Pois é... e entre o mal de parkinson e o de alzheimer, sou mais esse último; afinal, melhor esquecer de pagar a conta do bar do que derramar a cerveja toda no chão.

Diogo Lyra disse...

Devo concordar, ainda que em parte, com as observações do bom e velho Casca. Quem leu o Leach - que a propósito Leo, está comigo - faz a boa ponte com o Misse, mas não deixa de observar a profundidade analítica do primeiro...
Bons trabalhos acadêmicos, para diferentes gostos.

gigi disse...

Pior que isso é notar que a larga maioria dos mancebos ainda leva o Bom e Velho dentro de si.

bêjo

Unknown disse...

____

> O que fazer
a: Quais são todos os nomes que aparecem antes de "disse..." no trecho de comentários?
b: Reproduza literalmente o trecho de comentários, de "Pois é... e" até "para diferentes gostos.".
c: Prossiga com o trecho de comentários a partir do ponto em que ele termina.

> Dados fornecidos
____

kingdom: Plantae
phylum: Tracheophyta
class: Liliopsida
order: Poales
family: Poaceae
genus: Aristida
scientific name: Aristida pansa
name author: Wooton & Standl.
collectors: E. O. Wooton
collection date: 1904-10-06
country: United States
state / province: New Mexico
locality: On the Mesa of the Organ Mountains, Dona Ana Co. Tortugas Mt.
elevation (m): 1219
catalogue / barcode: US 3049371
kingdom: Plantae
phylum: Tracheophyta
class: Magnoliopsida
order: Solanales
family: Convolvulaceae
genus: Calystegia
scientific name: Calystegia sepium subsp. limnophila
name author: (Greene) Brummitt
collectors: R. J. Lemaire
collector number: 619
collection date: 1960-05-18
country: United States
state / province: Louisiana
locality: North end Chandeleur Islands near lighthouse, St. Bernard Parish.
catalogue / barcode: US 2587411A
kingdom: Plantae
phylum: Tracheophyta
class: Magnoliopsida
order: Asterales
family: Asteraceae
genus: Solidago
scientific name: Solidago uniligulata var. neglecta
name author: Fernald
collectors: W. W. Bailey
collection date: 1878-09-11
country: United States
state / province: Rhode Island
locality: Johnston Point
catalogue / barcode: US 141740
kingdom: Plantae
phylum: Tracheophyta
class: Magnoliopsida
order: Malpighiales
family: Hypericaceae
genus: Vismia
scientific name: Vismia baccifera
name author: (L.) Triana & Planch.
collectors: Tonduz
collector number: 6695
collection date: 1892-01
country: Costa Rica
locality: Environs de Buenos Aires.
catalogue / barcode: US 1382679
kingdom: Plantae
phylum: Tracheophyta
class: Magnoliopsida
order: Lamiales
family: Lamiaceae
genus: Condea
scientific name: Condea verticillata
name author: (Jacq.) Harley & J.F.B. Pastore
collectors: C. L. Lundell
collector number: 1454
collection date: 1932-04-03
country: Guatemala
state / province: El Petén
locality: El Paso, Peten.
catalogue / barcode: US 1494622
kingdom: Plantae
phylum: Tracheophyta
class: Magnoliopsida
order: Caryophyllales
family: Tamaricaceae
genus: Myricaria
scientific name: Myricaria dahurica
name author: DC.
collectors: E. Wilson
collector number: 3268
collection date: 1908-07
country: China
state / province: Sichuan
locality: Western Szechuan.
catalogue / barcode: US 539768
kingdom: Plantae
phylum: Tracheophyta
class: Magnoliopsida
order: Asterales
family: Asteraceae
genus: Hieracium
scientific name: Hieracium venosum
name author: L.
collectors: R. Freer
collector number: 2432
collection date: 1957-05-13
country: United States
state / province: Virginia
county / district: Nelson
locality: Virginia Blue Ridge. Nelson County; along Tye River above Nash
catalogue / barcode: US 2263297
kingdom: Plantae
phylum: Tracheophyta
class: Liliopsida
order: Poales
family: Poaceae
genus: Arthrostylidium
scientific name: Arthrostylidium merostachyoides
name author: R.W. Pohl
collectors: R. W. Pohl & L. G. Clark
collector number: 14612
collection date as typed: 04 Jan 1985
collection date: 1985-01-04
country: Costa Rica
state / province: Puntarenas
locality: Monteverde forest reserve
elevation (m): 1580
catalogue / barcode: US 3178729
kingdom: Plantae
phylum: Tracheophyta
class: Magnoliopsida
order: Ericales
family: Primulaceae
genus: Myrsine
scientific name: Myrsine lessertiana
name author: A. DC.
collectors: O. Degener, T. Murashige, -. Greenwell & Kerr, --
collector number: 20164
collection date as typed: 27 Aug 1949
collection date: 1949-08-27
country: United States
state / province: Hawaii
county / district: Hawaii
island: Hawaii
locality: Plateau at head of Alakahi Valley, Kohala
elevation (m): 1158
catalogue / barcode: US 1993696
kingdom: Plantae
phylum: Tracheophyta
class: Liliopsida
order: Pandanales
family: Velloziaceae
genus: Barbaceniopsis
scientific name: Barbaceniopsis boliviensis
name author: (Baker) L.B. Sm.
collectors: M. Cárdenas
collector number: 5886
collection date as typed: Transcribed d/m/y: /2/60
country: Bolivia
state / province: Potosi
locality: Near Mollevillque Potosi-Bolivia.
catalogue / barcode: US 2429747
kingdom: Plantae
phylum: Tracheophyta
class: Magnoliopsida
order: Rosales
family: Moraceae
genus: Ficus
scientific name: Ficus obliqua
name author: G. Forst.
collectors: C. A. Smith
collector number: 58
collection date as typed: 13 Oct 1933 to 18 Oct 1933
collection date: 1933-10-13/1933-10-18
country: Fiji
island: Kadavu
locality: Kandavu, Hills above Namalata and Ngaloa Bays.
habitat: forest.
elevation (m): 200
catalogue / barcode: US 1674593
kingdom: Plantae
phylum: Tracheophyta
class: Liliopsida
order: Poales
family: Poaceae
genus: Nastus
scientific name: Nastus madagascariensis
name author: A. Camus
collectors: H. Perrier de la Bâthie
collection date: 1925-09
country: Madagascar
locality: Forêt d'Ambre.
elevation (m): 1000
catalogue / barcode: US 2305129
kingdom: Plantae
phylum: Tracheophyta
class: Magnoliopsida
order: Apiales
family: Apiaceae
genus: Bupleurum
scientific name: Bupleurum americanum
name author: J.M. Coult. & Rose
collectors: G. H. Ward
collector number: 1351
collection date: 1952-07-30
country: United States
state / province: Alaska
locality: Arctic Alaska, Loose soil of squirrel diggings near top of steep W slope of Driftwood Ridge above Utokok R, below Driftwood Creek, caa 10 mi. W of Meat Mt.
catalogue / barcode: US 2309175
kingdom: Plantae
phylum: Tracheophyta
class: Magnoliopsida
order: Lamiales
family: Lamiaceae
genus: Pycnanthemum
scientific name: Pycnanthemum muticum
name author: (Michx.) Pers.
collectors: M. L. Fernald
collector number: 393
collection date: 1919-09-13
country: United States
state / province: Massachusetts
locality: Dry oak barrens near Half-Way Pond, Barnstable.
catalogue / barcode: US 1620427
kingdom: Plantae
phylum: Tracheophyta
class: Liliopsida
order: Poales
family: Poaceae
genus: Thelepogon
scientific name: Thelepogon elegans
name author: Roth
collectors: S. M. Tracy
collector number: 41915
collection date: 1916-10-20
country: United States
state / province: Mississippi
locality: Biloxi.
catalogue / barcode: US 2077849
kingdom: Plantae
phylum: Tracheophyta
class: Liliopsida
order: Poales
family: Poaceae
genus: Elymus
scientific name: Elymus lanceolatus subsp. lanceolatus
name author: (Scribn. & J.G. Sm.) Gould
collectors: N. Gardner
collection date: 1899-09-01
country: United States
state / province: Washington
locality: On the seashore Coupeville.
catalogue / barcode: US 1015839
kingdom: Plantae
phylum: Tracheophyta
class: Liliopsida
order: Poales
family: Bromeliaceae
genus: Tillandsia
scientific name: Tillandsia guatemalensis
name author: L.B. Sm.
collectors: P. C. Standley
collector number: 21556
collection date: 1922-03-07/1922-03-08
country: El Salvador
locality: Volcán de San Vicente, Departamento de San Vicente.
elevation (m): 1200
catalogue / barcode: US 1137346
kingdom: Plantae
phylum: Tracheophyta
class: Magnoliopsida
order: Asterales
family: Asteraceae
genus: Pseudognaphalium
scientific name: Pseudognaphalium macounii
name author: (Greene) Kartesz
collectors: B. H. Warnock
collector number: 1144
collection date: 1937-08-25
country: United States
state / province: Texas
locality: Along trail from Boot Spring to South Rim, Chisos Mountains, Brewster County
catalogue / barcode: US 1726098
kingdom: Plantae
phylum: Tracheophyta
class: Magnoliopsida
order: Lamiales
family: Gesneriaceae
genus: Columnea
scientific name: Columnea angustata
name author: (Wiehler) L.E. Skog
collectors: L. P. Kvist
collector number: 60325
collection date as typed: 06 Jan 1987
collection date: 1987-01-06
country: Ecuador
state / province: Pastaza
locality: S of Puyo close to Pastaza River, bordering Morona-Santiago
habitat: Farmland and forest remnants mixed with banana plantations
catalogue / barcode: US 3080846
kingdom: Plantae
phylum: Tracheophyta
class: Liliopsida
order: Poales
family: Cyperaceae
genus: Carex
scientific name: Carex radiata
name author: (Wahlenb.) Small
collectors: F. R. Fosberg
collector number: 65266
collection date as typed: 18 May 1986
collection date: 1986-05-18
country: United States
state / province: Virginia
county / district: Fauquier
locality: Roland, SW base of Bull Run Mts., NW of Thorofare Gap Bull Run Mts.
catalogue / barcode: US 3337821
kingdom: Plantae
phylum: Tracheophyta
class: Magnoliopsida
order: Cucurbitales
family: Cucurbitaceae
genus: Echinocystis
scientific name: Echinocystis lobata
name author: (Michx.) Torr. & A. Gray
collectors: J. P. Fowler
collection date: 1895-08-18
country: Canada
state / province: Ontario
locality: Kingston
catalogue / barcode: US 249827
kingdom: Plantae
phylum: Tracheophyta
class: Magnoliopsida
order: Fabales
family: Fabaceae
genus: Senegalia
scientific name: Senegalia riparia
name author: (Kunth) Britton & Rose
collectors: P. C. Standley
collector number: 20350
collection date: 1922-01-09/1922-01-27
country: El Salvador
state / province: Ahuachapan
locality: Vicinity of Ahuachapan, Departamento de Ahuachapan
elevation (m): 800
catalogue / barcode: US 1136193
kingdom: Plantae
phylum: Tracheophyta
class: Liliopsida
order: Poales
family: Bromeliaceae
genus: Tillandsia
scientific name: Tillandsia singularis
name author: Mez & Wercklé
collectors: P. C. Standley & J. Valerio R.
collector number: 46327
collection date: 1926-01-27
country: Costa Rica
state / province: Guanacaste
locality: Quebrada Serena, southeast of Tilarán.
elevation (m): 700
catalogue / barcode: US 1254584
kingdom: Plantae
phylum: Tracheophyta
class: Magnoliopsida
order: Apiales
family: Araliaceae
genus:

____

> Respostas
a: Diogo Lyra, gigi, Unknown

b:
Pois é... e entre o mal de parkinson e o de alzheimer, sou mais esse último; afinal, melhor esquecer de pagar a conta do bar do que derramar a cerveja toda no chão.

Diogo Lyra disse...

Devo concordar, ainda que em parte, com as observações do bom e velho Casca. Quem leu o Leach - que a propósito Leo, está comigo - faz a boa ponte com o Misse, mas não deixa de observar a profundidade analítica do primeiro...
Bons trabalhos acadêmicos, para diferentes gostos.

c:
Cara, eu não ia me manifestar sobre o assunto, até pq me falta a isenção necessária. Mas vá lá, cometerei esse erro:

o Leach é obviamente uma influência (referência, no jargão acadêmico) pro livro do Michel, mas a análise dele é diferente, e bem menos abrangente q a do Edmundinho. Ele fala não sobre palavrões em si, mas sobre o estigma (conotação negativa, e aí a outra gde referência é o Goffman, q, já adivinho, tb deve ser detestado pelo Casca)q palavras q indicam passividade sexual adquirem aqui no Brasil, no contexto específico nosso. Não q isso não ocorra em outros lugares, mas não rola uma gde generalização no texto. E assim, mesmo termos q não são palavrão, entram na análise, como os verbos "dar" e "abrir", e como sinal de prestígio vêm os termos q se referem a um papel ativo sexualmente, como "comer" ou "porrada" (q vem de esporrada, ou seja, é melhor esporrar - papel ativo- do que ser esporrado - papel passivo).
Acho o livro bem maneiro, mas é meio datado mesmo, até pela base teórica estruturalista... mas aí o papo já ta ficando chato demais...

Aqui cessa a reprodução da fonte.